* **Task data**:
════════════════

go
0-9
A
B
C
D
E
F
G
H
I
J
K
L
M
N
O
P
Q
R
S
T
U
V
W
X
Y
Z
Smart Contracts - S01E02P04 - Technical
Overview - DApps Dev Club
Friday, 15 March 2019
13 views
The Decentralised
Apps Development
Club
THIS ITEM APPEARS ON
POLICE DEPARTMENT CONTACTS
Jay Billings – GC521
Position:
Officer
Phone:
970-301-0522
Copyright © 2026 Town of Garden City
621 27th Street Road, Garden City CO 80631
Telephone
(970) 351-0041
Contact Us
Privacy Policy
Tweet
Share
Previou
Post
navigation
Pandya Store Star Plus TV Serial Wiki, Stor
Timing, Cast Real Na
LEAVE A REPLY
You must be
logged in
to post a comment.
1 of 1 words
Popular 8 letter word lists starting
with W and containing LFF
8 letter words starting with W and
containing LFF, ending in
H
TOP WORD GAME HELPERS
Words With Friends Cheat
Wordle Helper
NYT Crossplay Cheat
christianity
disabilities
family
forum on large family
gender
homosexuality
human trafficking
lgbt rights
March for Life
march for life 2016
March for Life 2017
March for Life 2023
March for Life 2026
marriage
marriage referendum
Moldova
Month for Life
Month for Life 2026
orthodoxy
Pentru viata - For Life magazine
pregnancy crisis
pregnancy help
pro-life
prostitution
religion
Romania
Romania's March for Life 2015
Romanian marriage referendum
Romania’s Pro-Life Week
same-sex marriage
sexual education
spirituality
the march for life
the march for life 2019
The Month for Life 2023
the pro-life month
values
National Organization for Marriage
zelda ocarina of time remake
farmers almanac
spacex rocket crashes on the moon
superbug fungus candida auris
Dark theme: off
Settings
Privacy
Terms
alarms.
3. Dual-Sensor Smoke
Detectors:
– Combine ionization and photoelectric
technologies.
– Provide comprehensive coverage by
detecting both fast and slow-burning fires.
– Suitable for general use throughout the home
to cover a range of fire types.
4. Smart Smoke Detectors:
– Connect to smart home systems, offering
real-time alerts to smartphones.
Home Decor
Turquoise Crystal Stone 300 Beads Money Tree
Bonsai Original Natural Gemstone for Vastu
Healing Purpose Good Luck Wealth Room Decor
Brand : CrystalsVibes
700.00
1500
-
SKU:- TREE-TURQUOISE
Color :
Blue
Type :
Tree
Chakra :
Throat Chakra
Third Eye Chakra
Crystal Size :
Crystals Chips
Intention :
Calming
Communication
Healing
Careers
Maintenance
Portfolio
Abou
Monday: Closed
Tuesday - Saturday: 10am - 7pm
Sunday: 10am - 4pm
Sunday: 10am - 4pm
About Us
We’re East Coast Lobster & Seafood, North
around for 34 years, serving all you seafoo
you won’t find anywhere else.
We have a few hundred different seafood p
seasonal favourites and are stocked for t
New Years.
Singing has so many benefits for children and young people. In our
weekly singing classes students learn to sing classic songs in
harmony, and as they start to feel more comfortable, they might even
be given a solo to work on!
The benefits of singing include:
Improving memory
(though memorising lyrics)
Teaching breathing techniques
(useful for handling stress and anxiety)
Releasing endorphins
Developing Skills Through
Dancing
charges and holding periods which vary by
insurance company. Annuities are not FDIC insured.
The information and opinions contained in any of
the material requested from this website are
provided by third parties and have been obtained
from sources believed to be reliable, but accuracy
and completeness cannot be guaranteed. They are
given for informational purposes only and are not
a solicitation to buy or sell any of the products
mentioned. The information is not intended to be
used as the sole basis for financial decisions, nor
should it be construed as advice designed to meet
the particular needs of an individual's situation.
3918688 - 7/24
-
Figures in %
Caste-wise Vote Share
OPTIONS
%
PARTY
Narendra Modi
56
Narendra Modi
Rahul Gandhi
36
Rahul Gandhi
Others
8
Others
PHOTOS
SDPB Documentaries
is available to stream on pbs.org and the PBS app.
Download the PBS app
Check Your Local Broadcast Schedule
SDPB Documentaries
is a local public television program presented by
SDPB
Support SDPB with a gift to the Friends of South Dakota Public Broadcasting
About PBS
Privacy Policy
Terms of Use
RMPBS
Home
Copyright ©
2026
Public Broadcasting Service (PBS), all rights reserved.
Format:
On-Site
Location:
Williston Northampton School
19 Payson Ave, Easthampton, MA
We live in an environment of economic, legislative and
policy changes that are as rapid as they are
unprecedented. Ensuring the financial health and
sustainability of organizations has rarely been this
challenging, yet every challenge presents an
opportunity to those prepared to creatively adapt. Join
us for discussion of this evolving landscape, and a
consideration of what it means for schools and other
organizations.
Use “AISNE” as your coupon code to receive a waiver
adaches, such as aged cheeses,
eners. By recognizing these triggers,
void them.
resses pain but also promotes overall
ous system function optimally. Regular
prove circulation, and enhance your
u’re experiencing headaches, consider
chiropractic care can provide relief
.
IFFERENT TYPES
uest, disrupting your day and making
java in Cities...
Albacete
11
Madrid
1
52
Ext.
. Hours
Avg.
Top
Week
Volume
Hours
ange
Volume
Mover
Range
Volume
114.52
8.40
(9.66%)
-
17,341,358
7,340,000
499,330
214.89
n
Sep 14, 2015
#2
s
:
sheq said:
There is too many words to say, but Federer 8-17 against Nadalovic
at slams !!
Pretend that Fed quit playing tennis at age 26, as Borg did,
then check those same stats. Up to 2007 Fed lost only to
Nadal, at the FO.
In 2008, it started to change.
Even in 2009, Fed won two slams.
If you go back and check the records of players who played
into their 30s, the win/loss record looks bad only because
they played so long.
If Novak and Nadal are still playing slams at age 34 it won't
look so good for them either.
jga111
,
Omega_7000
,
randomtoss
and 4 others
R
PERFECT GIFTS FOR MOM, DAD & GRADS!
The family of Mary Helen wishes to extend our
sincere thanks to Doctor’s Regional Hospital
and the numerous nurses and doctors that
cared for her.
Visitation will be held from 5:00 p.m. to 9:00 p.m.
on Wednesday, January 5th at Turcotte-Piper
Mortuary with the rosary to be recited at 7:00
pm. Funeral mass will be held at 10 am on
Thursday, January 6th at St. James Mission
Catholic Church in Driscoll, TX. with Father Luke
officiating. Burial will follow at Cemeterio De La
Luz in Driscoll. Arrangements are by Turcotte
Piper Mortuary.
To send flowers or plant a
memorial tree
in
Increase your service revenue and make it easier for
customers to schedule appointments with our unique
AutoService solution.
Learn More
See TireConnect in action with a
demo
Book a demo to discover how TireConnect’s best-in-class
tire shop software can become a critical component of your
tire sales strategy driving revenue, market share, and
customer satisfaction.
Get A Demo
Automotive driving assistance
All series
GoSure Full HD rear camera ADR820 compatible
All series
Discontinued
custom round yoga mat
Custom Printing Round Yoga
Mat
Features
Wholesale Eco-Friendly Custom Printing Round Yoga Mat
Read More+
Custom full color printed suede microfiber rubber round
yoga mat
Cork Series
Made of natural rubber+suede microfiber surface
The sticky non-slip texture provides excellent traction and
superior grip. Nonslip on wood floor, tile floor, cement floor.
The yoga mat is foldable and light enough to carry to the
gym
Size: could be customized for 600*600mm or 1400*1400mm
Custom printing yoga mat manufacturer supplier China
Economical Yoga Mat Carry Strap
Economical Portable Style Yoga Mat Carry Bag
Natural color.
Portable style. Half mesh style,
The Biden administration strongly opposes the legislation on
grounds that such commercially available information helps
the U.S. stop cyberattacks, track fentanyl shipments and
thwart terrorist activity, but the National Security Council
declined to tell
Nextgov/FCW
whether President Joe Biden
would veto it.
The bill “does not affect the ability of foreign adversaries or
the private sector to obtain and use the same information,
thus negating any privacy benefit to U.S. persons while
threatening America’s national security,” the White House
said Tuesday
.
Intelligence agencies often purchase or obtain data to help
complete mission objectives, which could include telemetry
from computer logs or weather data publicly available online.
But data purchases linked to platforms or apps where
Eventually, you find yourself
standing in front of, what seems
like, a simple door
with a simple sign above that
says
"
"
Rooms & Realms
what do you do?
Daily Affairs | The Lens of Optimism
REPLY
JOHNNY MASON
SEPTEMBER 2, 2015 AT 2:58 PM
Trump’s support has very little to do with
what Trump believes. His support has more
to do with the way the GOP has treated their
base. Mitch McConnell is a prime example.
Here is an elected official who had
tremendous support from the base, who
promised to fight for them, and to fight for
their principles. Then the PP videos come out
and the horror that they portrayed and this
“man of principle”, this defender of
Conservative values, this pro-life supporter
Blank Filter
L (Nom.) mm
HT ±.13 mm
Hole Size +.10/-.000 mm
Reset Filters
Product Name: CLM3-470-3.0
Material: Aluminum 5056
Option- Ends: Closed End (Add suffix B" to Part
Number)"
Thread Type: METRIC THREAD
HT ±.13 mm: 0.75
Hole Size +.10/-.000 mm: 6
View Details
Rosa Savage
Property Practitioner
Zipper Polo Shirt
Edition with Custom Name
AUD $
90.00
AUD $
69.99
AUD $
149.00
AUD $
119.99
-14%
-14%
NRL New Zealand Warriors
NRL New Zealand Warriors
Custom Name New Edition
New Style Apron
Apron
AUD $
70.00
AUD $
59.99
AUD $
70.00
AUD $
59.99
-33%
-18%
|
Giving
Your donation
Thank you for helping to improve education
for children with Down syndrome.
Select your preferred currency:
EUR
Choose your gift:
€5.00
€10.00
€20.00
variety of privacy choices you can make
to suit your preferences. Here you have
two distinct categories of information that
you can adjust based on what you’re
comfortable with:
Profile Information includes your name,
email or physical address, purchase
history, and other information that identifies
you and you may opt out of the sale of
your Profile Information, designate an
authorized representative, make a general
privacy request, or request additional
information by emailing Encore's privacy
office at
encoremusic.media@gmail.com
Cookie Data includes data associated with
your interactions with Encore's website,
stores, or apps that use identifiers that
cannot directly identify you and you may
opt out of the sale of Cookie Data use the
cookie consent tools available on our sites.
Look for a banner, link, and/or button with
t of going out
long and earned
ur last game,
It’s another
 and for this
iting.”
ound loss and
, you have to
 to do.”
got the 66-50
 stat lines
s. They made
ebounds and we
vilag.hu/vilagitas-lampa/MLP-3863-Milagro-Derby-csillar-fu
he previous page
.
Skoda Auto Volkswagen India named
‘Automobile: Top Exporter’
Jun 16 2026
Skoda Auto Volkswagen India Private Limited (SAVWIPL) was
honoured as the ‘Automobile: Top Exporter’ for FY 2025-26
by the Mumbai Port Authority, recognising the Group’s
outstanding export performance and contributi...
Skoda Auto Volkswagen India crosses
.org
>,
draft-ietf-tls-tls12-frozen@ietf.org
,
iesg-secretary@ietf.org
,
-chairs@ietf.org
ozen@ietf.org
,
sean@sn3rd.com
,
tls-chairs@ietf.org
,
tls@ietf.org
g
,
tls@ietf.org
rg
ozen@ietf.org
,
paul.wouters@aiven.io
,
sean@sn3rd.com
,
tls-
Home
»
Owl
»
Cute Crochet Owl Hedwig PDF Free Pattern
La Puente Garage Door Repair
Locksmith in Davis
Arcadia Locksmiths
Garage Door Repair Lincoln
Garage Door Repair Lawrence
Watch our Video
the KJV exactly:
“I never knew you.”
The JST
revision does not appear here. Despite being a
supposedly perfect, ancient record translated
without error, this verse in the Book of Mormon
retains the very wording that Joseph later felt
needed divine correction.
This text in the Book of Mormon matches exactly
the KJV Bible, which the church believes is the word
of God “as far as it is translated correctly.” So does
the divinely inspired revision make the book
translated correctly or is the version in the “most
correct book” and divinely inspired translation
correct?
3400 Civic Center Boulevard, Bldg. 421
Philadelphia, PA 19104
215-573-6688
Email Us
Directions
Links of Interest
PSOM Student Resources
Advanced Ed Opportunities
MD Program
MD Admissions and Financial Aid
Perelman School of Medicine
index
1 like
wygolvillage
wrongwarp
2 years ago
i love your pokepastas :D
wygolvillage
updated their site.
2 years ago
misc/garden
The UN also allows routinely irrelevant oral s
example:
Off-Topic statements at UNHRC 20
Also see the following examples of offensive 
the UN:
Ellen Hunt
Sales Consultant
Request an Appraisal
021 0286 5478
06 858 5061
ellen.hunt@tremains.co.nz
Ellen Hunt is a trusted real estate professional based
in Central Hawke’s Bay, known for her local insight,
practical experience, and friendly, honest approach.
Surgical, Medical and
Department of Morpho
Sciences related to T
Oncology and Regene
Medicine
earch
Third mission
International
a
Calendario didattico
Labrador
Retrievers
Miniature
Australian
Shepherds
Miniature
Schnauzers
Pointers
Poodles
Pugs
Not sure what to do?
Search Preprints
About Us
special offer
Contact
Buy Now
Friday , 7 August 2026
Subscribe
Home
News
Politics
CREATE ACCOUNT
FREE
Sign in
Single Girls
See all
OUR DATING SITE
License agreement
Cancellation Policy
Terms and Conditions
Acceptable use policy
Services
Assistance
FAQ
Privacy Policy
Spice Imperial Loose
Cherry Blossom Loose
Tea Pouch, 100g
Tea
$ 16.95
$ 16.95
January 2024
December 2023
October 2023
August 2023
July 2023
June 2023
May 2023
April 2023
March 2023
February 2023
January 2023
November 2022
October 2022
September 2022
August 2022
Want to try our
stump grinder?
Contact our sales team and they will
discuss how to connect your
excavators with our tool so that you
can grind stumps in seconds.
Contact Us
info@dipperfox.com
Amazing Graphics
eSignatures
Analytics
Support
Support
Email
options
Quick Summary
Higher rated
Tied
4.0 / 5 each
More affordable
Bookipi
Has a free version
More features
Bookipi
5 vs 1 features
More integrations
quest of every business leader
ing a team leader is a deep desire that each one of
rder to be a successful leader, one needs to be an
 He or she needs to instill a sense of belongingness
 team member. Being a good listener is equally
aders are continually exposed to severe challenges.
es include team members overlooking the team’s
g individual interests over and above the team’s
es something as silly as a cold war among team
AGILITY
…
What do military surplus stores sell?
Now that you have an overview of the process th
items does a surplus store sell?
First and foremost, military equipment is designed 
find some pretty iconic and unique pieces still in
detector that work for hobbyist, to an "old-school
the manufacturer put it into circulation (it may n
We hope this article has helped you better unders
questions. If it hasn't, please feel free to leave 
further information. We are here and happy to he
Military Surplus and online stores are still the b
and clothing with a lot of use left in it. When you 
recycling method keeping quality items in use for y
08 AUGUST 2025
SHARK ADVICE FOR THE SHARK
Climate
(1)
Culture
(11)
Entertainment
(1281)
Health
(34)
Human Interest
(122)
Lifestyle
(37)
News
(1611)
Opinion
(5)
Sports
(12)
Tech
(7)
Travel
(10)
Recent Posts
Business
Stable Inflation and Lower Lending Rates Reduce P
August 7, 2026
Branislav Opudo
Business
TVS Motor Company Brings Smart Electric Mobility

════════════════

* **Required action**: Your answer should consist solely of the lines above from the line with "Developing Skills Through" to the line with "Support SDPB with", both included, reproduced exactly.

* **Final answer**:
Developing Skills Through
Dancing
charges and holding periods which vary by
insurance company. Annuities are not FDIC insured.
The information and opinions contained in any of
the material requested from this website are
provided by third parties and have been obtained
from sources believed to be reliable, but accuracy
and completeness cannot be guaranteed. They are
given for informational purposes only and are not
a solicitation to buy or sell any of the products
mentioned. The information is not intended to be
used as the sole basis for financial decisions, nor
should it be construed as advice designed to meet
the particular needs of an individual's situation.
3918688 - 7/24
-
Figures in %
Caste-wise Vote Share
OPTIONS
%
PARTY
Narendra Modi
56
Narendra Modi
Rahul Gandhi
36
Rahul Gandhi
Others
8
Others
PHOTOS
SDPB Documentaries
is available to stream on pbs.org and the PBS app.
Download the PBS app
Check Your Local Broadcast Schedule
SDPB Documentaries
is a local public television program presented by
SDPB
Support SDPB with a gift to the Friends of South Dakota Public Broadcasting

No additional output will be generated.